> **Ваше задание**
Согласуются ли с отрывком о снах, приведённым ниже, утверждения: (а) сны названы предками замыслов поэм и романов; (б) чужая биография представлена в отрывке более лёгкой, чем собственная; (в) первым «Э» сказал Бобчинский? Ответьте на каждое «да» или «нет» и дословно процитируйте решающие слова отрывка.

Сны – обрывки человеческих воспоминаний, того, что ощущалось и никогда не доканчивалось. Сны расслаивают.
В самой любви есть расслаивание, даже в то время, когда не было конвертов и иронической книжки с цифрами 01.
Сны – обрывки, предки замыслов поэм и романов.
Собственная биография образуется тем, что ты помнишь и что ты забываешь.
Чужая биография мне кажется уже труднее, потому что она доходит в обрывках, как запись фонографа.
А пока не знаю, как мне начать, поэтому уйду от деревьев в лес – так уходит собака, временно оставляя охотника, – уходит и лает на высокое гнездо.
Сергей Эйзенштейн одну из своих статей назвал "Кто первый сказал "Э".
Первый сказал Добчинский.
Бобчинский или Добчинский разбираются и сегодня, скажем, в пяти театрах только в одной Москве.
Потому что Добчинский и Бобчинский увидели незнакомого человека, человек был одет не по-здешнему.
Человек этот прошмыгнул мимо людей, которые ели семгу.

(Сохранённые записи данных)
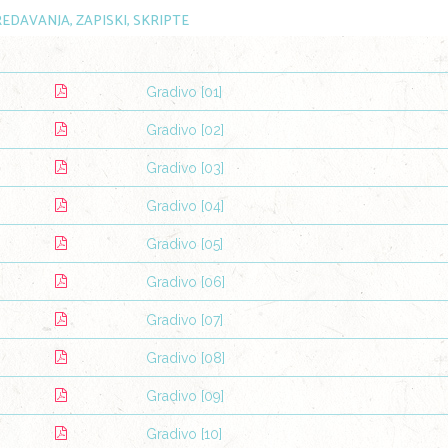
EDAVANJA, ZAPISKI, SKRIPTE
Gradivo [01]
Gradivo [02]
Gradivo [03]
Gradivo [04]
Gradivo [05]
Gradivo [06]
Gradivo [07]
Gradivo [08]
Gradivo [09]
Gradivo [10]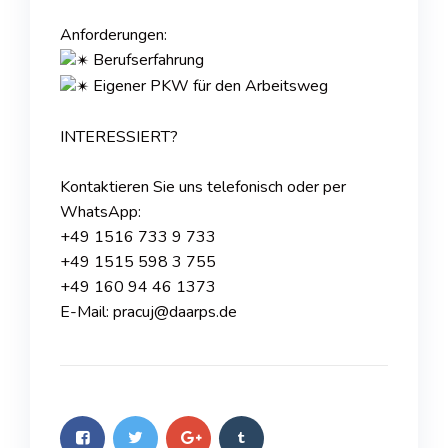
Anforderungen:
Berufserfahrung
Eigener PKW für den Arbeitsweg
INTERESSIERT?
Kontaktieren Sie uns telefonisch oder per
WhatsApp:
+49 1516 733 9 733
+49 1515 598 3 755
+49 160 94 46 1373
E-Mail: pracuj@daarps.de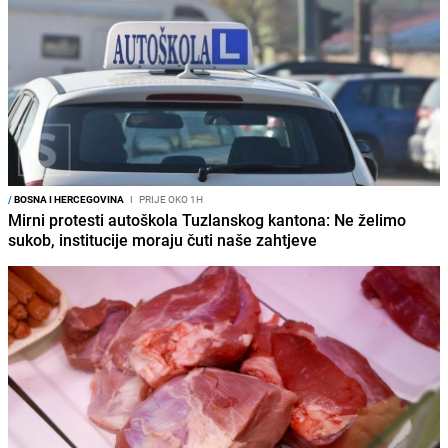
/
BOSNA I HERCEGOVINA
I
PRIJE OKO 1H
Mirni protesti autoškola Tuzlanskog kantona: Ne želimo
sukob, institucije moraju čuti naše zahtjeve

> **Результат упражнения**
(а) Да: «Сны – обрывки, предки замыслов поэм и романов».
(б) Нет: «Чужая биография мне кажется уже труднее, потому что она доходит в обрывках, как запись фонографа».
(в) Нет: «Первый сказал Добчинский».